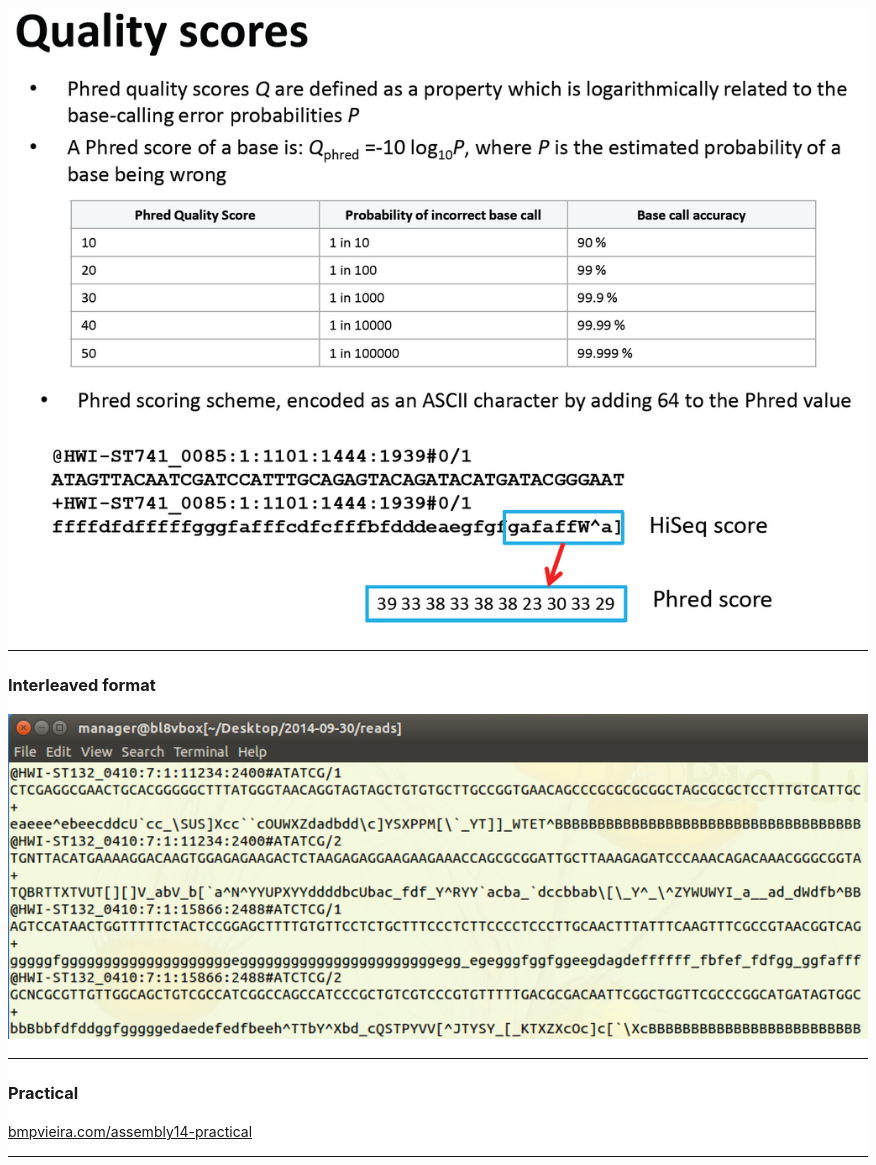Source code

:
<img src="img/quals.png" />

---

### Interleaved format

<img src="img/fastq-interleaved.png" />


---

### Practical

[bmpvieira.com/assembly14-practical](http://bmpvieira.com/assembly14-practical)

---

#### [Task details]
Transcribe the text of the entries above character for character, leaving out the pictures.

#### [Exercise solution]
Source code

:
<img src="img/quals.png" />

---

### Interleaved format

<img src="img/fastq-interleaved.png" />


---

### Practical

[bmpvieira.com/assembly14-practical](http://bmpvieira.com/assembly14-practical)

---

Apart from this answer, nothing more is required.